Und das, was die Dresden Dolls so einmalig machte, diese perfekte Kombination aus Kurt Weill und Punk, die ist auch noch da. Dennoch ist "Who Killed Amanda Palmer" kein müder Aufguss, sondern eine konsequente Weiterentwicklung. Bei aller Perfektion, allem Einfallsreichtum ist das Album dennoch melodiös (nicht umsonst denkt man an Kurt Weills beste Zeiten). Das Piano ist gelegentlich etwas zahmer geraten, aber immer noch eine Kriegserklärung an alles gefällige Barjazz-Geklimper. Amanda Palmer kann nicht nur singen, sondern sie weiß auch, wie's gemacht werden muss. Die Arrangements sind bis ins letzte Detail ausgefuchst, und dennoch kommen sie so behende daher, dass einem unterm Hören entgeht, welch musikalisches Können drinsteckt. Entfesselte Musik, die einem keinen Moment lang mit aufgetakeltem Kulturanspruch vor der Nase rumfuchtelt.
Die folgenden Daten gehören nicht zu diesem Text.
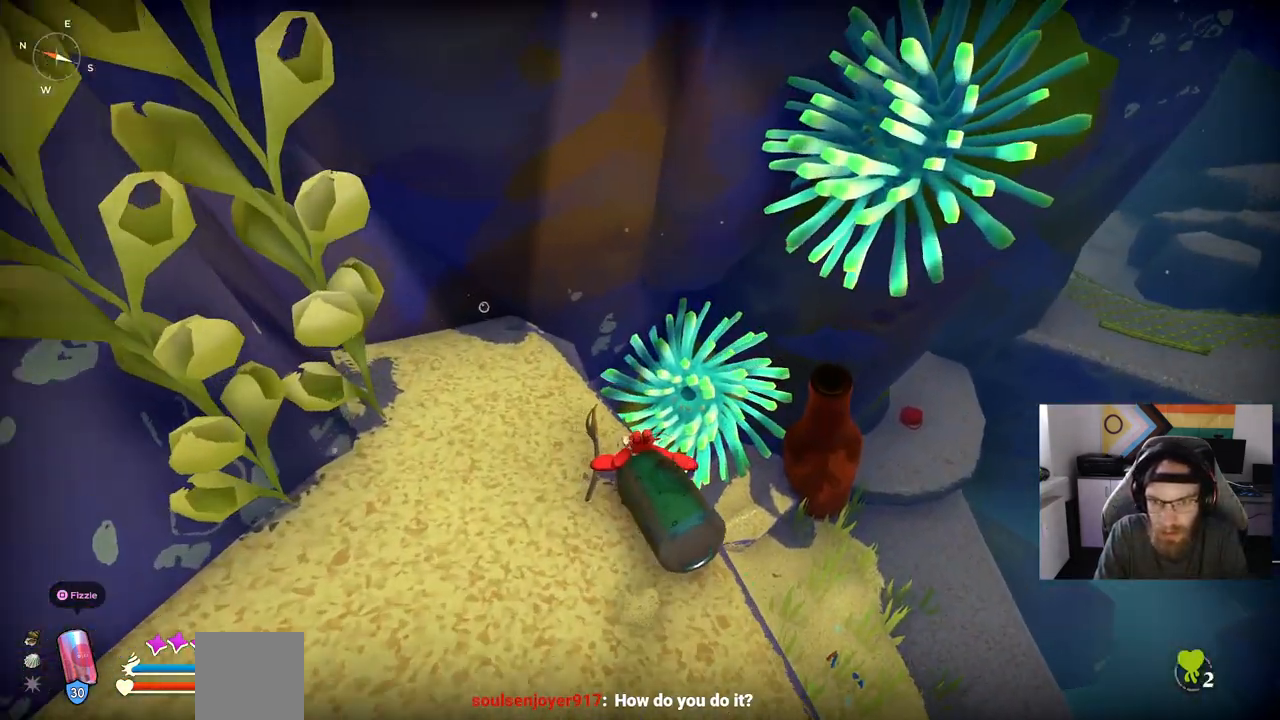
{"buttons": [], "left_stick": "down-left", "right_stick": "center", "events": [[50, "left_stick", "left"], [317, "left_stick", "down-left"]]}
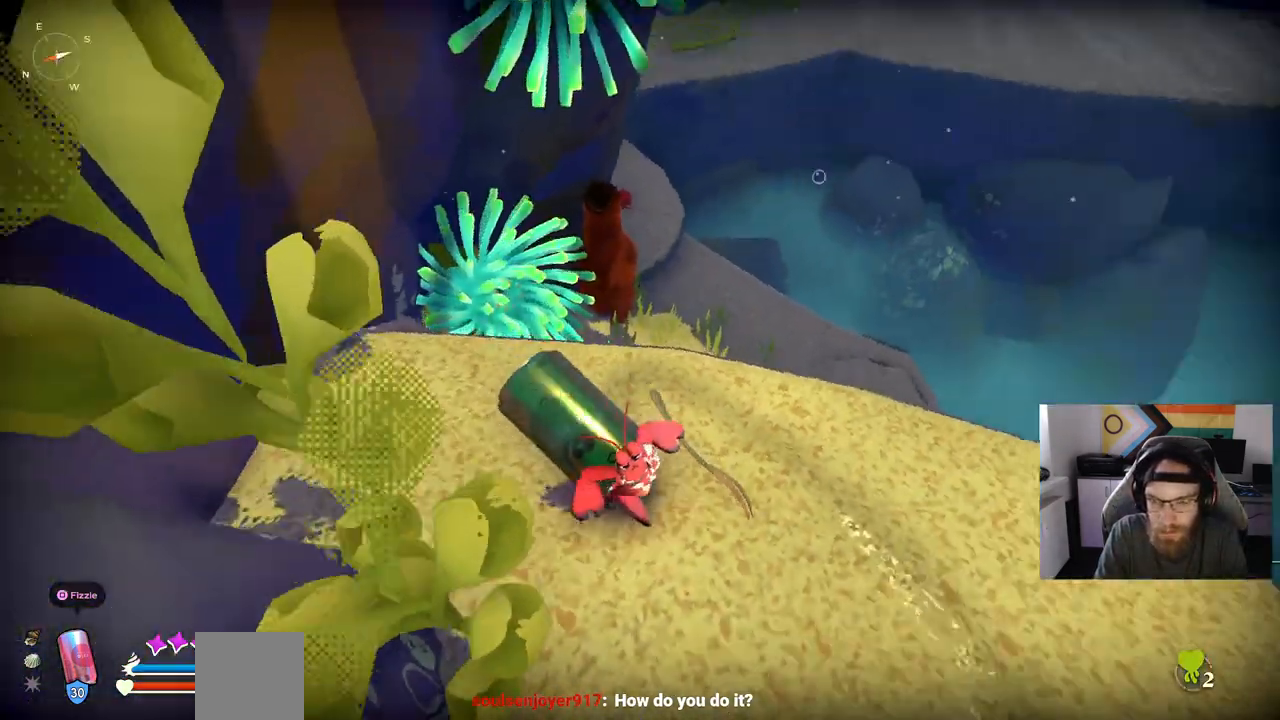
{"buttons": [], "left_stick": "right", "right_stick": "center", "events": [[133, "left_stick", "right"]]}
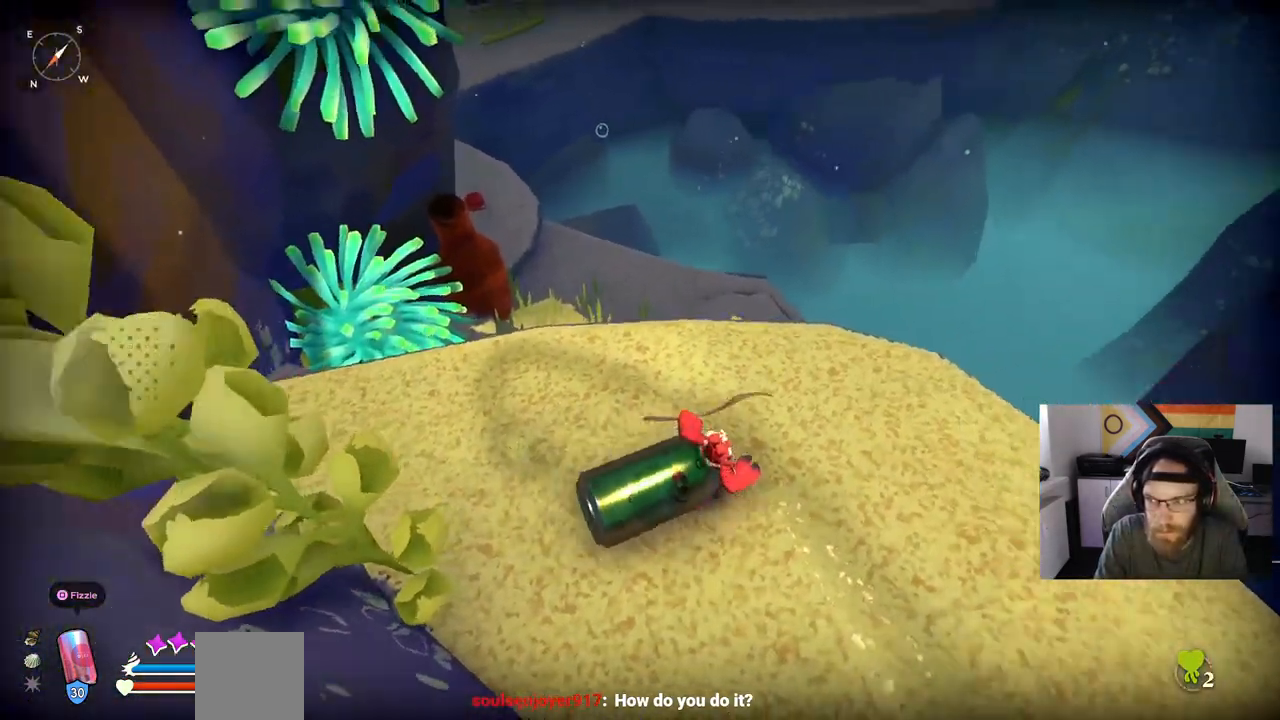
{"buttons": [], "left_stick": "up", "right_stick": "right", "events": [[67, "right_stick", "right"], [400, "left_stick", "up"]]}
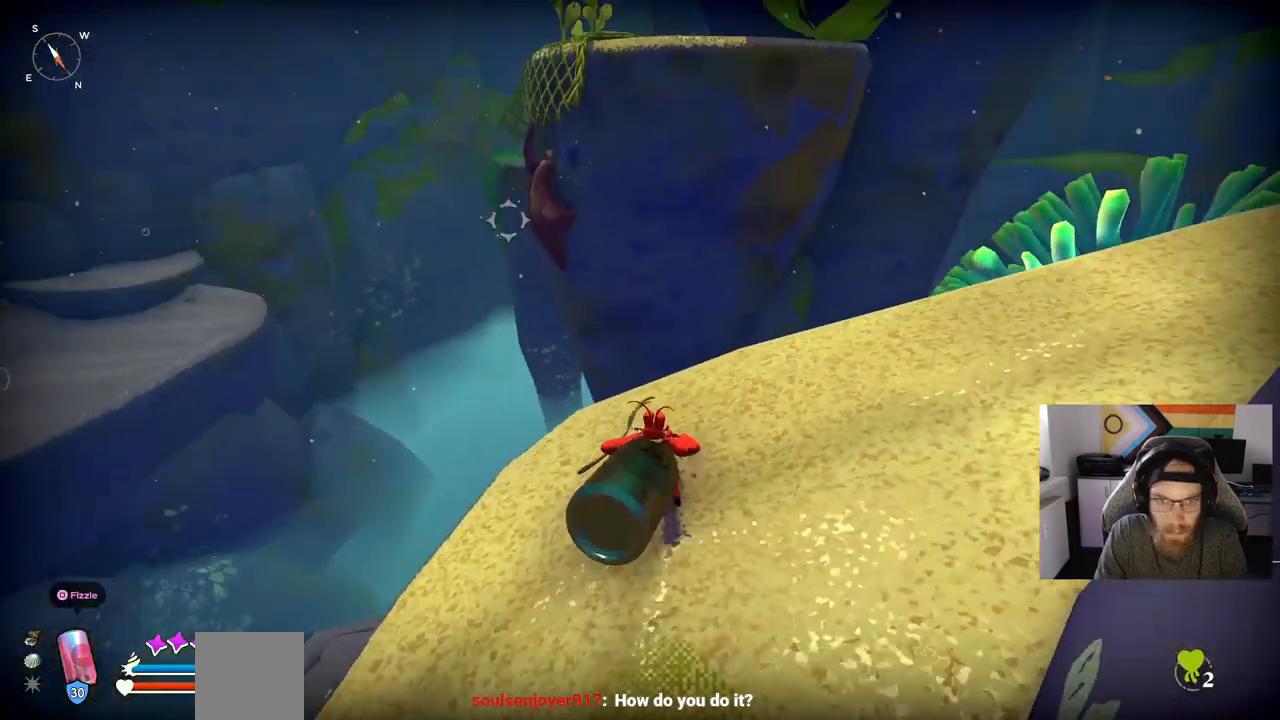
{"buttons": [], "left_stick": "up-right", "right_stick": "right", "events": [[383, "left_stick", "up-right"]]}
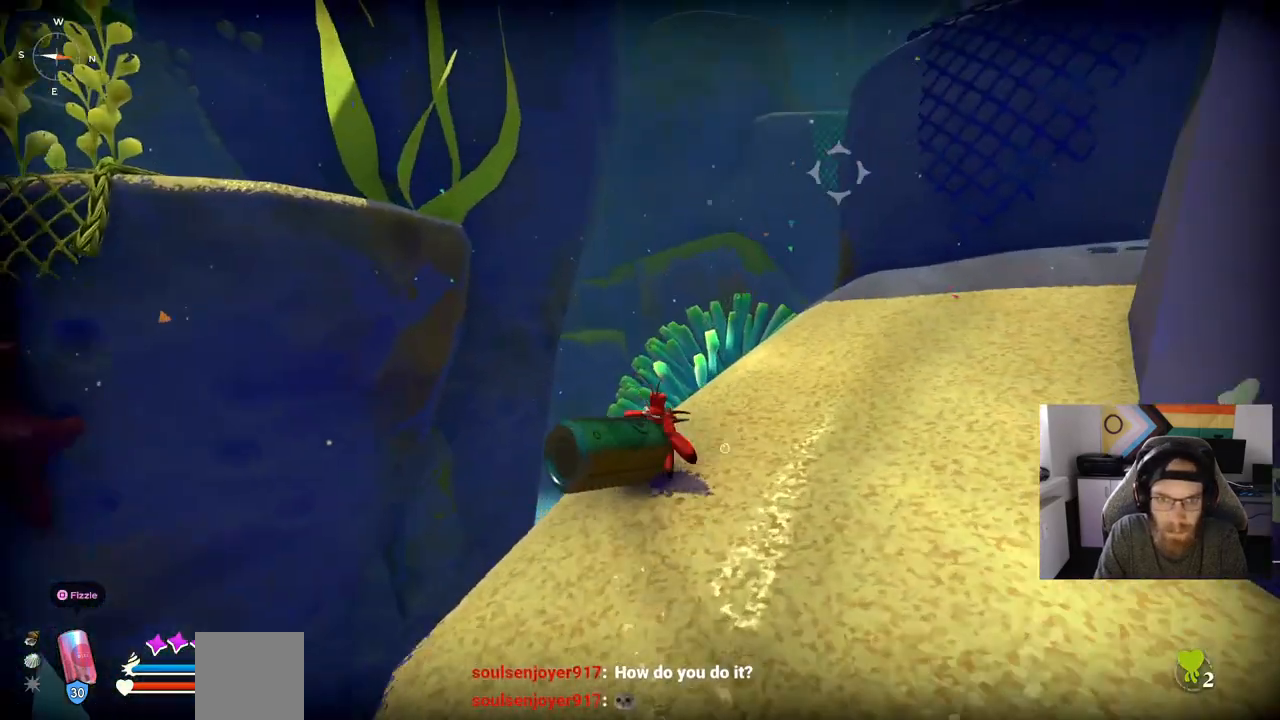
{"buttons": [], "left_stick": "up-right", "right_stick": "right", "events": []}
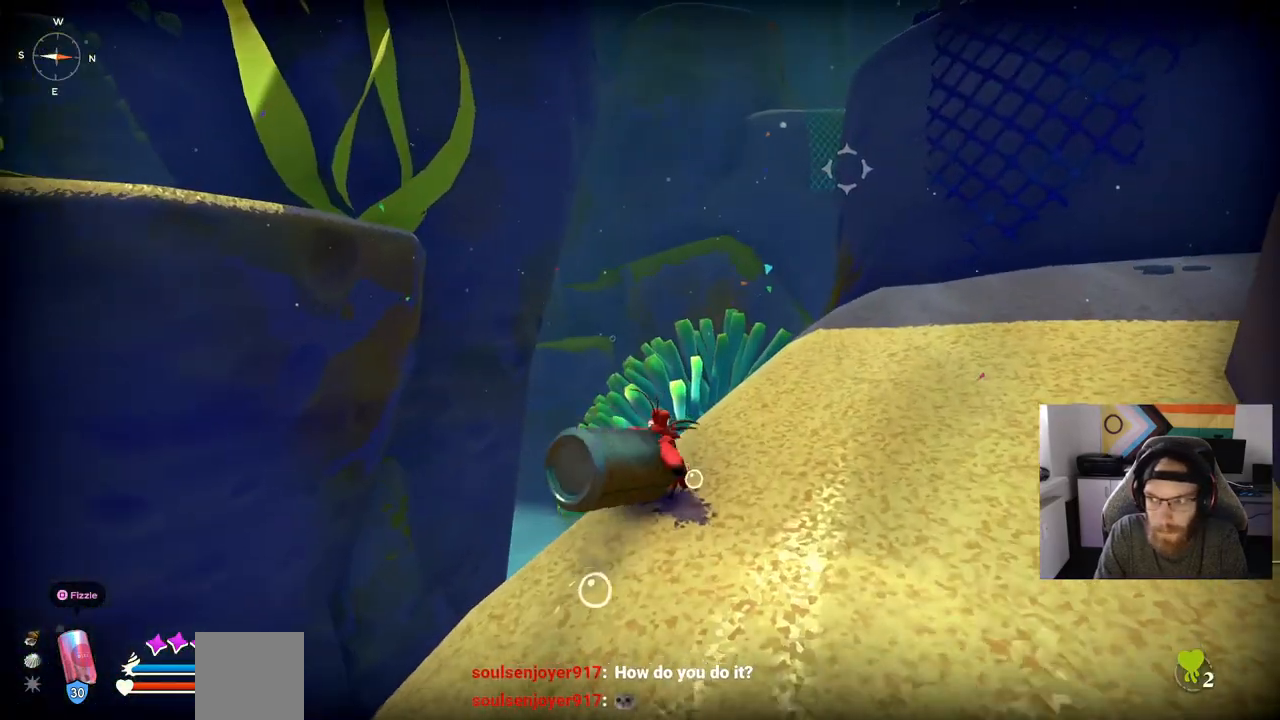
{"buttons": [], "left_stick": "up-right", "right_stick": "right", "events": []}
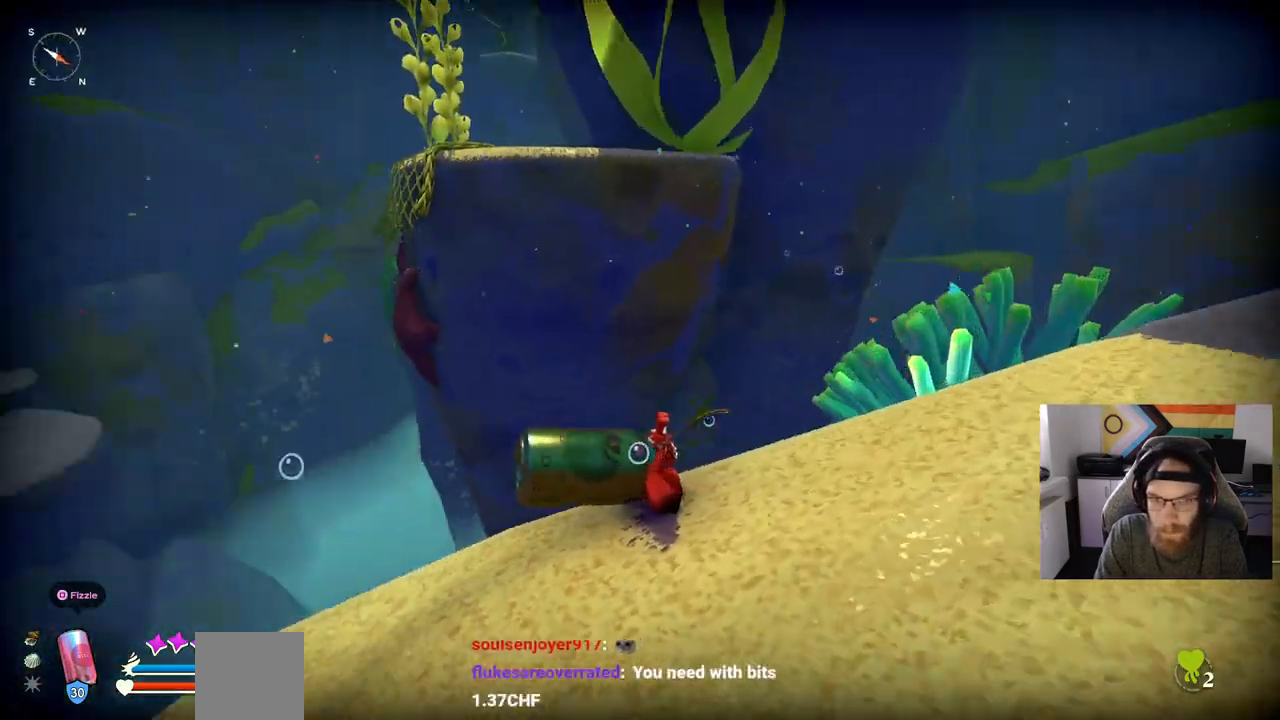
{"buttons": [], "left_stick": "up-right", "right_stick": "right", "events": []}
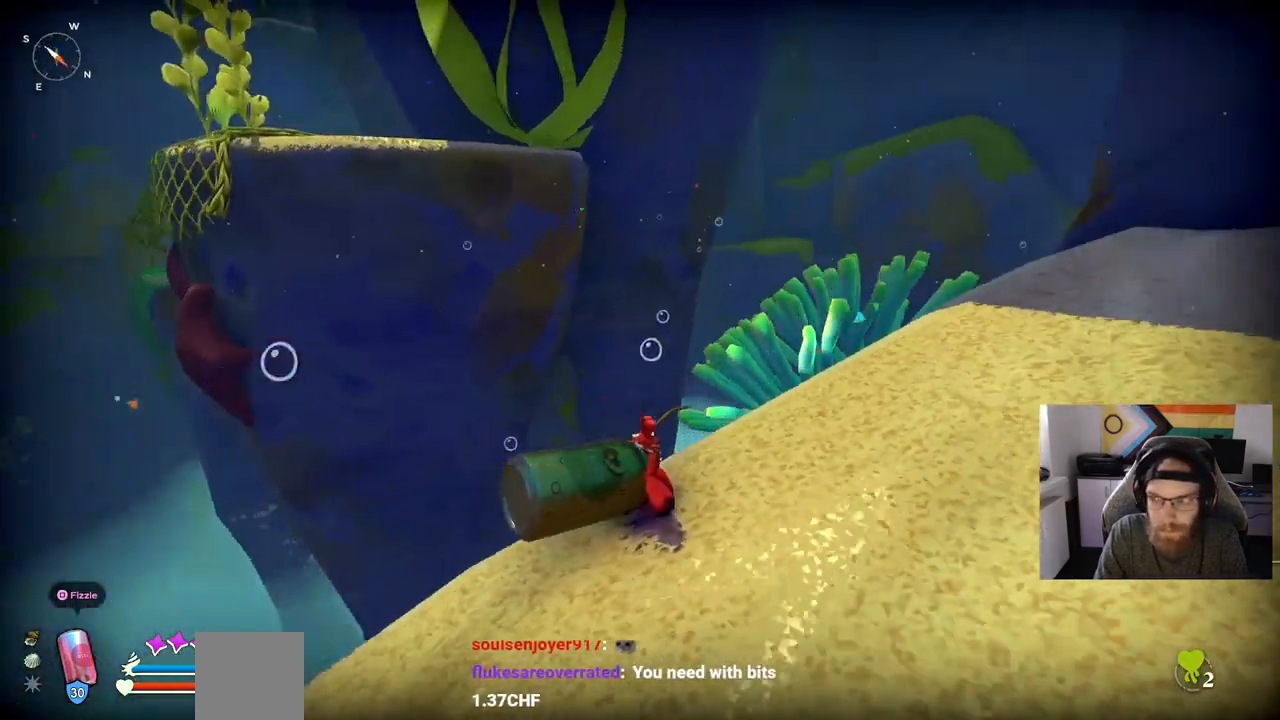
{"buttons": [], "left_stick": "up-right", "right_stick": "up-right", "events": [[250, "right_stick", "up-right"]]}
Das Spektrum ist breit: "Astronaut: A Short History of Nearly Nothing" als erster Track knüpft nahtlos ans erste "Dresden Dolls"-Album an, auch "Guitar Hero" erinnert an beste "Dresden Dolls"-Härten -- verstärkt um East Boy Ray von den Dead Kennedys. "Leeds United" zeigt, dass sich in diesen einmaligen Klang auch Trompetenfanfaren integrieren lassen; "Blake Says" und "Have to Drive" beweisen Balladen-Qualitäten in düsterster Stimmung und lassen einen Leonard Cohen vergleichsweise heiter-beschwingt erscheinen, und wer immer das Intro in "Strength through Music" daherrumpeln lässt -- er rumpelt daher wie Tom Waits nach dem Gesangsunterricht und passt einfach zu Palmers diesmal hingehauchten höchsten Höhen und tiefsten Tiefen. Das getragene "What's the Use of Wond'rin?" lässt eine ganz andere Amanda Palmer hören, die mühelos höchste Höhen erklimmt ohne Abstürze -- leider aber auch ohne diese scharfen Kontraste, die Palmer so charakterisieren. Den Kontrast liefert sie allerdings direkt anschließend nach: "Oasis" ist "Dresden Dolls" im "Beach Boys"-Stil. Wer sich's vorstellen kann, der stelle sich's vor. Alle anderen dürfen sich's anhören, die Glücklichen: Am besten gleich alle zwölf Songs mit Ecken und Kanten und Amanda Palmers Stimmgewalt.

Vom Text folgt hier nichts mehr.